AK Parti’nin kurucularından eski Milli Eğitim Bakanı Hüseyin Çelik, SÖZCÜ TV’de gündeme dair değerlendirmelerde bulundu. İktidara yönelik sıkça eleştirilerde bulunan Çelik, “Geldiğimiz noktada Türkiye’yi hiç iyi bir noktada görmüyorum.” ifadelerini kullandı.
‘Beni de çok rahatsız eden şeyler var’
Çelik, AK Parti’nin iktidara geldiği dönemde yasaklarla mücadele ettiğini hatırlatarak, “Vatandaşın önündeki yasakları kaldırmak için çok çabaları vardı. Yoksullukla ve yolsuzlukla mücadele etti. Bugün geldiğimiz noktada 3Y ile ilgili beni de çok rahatsız eden şeyler var. Bunu çeşitli vesilelerle söylüyorum.” şeklinde konuştu.
‘Türkiye’de haksızlık bize yapıldığında sesimiz çıkıyor’
Çelik, eski AK Parti döneminde yaşanan haksızlıklara da değindi ve şöyle devam etti:
“Bize yapılmasını istemediğimiz şeyleri başkasına yapmamalıyız. 1998’de sayın Recep Tayyip Erdoğan’a yasak getirildi. Belediye başkanlığı düşürüldü ve hapishaneye gönderildi. Ben o gün Doğru Yol Partisi’ndeydim, şiddetli tepki gösterdim. Aynı partide olmamıza rağmen haksız ve hukuksuz buldum. Türkiye’deki temel problem şudur, haksızlık bize yapıldığında sesimiz çıkıyor.”

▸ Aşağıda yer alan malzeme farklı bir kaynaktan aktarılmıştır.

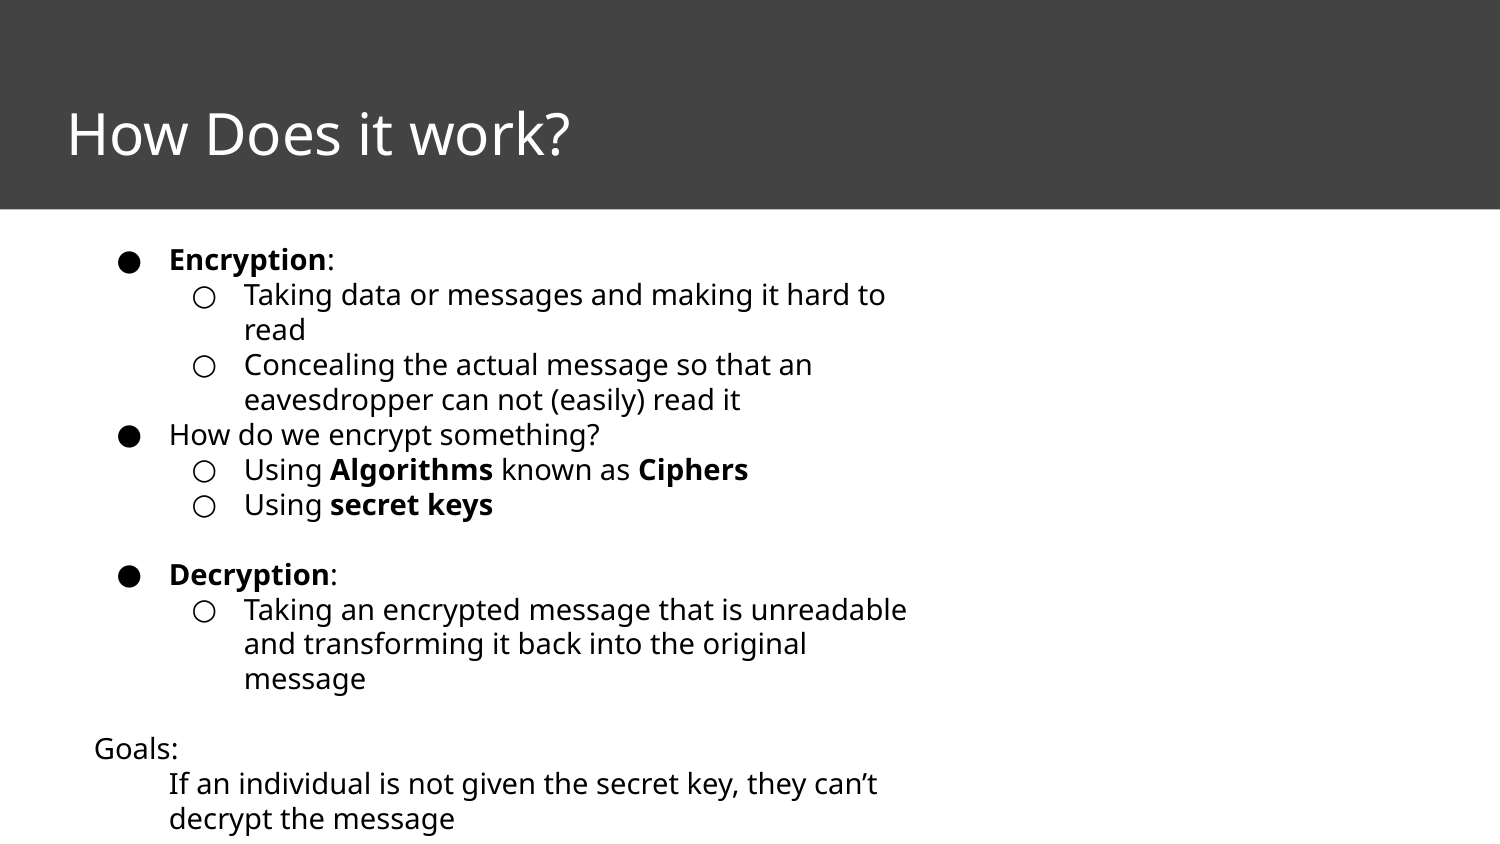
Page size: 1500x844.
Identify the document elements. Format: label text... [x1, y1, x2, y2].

title How Does it work? [51, 82, 1449, 185]
text_box Encryption: Taking data or messages and making it hard to read Concealing the actual message so that an eavesdropper can not (easily) read it How do we encrypt something? Using Algorithms known as Ciphers Using secret keys Decryption: Taking an encrypted message that is unreadable and transforming it back into the original message Goals: If an individual is not given the secret key, they can’t decrypt the message [78, 226, 936, 327]
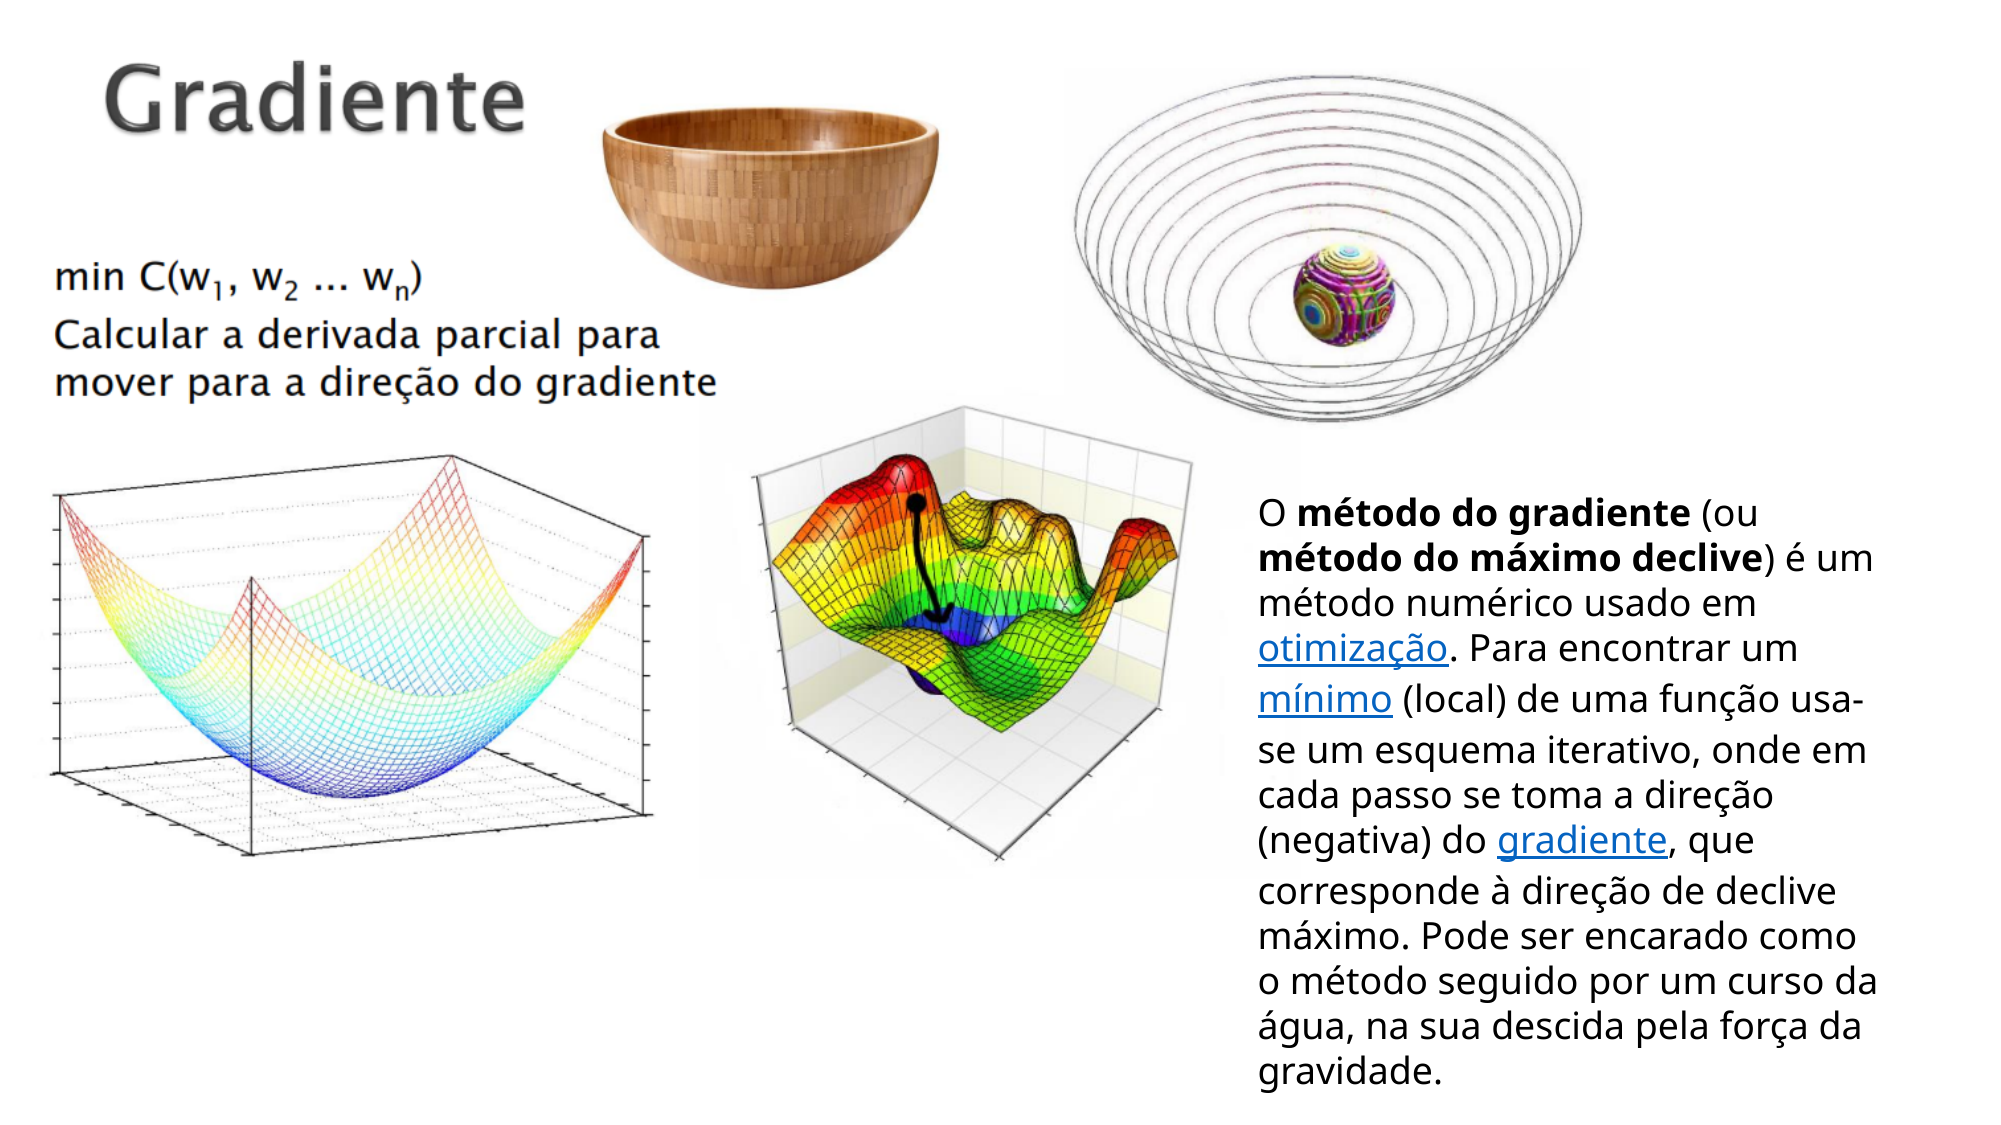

‘Halkın iradesiyle bilek güreşi yapılmaz’
Çelik, İmamoğlu’nun diplomasının iptal edilmesi ve tutuklanmasıyla ilgili yapılan protestoları haklı ve demokratik bulduğunu belirterek, “Unutulmamalıdır ki AK Parti benzer yollardan geçerek iktidar oldu. O gün sayın Erdoğan ve AK Parti’ye yapılanlar da yanlıştı, bugün sayın İmamoğlu ve CHP’ye yapılanlar da yanlış. Halkın iradesiyle bilek güreşi yapılmaz.Bugün CHP’li arkadaşların sayın İmamoğlu’nun diplomasının iptal edilmesi ve kendisinin de hapse atılmasına itiraz etmeleri, protesto gösterileri yapmalarını ben son derece haklı ve demokratik buluyorum. ifadelerini kullandı.
‘Türkiye’yi hiç iyi bir noktada görmüyorum’
Son olarak, Türkiye’nin mevcut durumuyla ilgili endişelerini dile getiren Çelik, şöyle dedi:
“O gün sayın Tayyip Erdoğan yasaklandığı zaman, vesayet taraftarları zil takıp oynadı. Bugün bana yapılan yarın sana yapılır. Özellikle kendi mahalleme söylüyorum. Biz Ahmet’i, Mehmet’i tartışırken esası, özü, sistemi tartışmıyoruz. Gücü elinde bulunduran kendi haklı kabul ediyor. Haklı olan güçlü olmalıdır, güçlü olan kendini haklı kabul etmemelidir. Geldiğimiz noktada Türkiye’yi hiç iyi bir noktada görmüyorum.”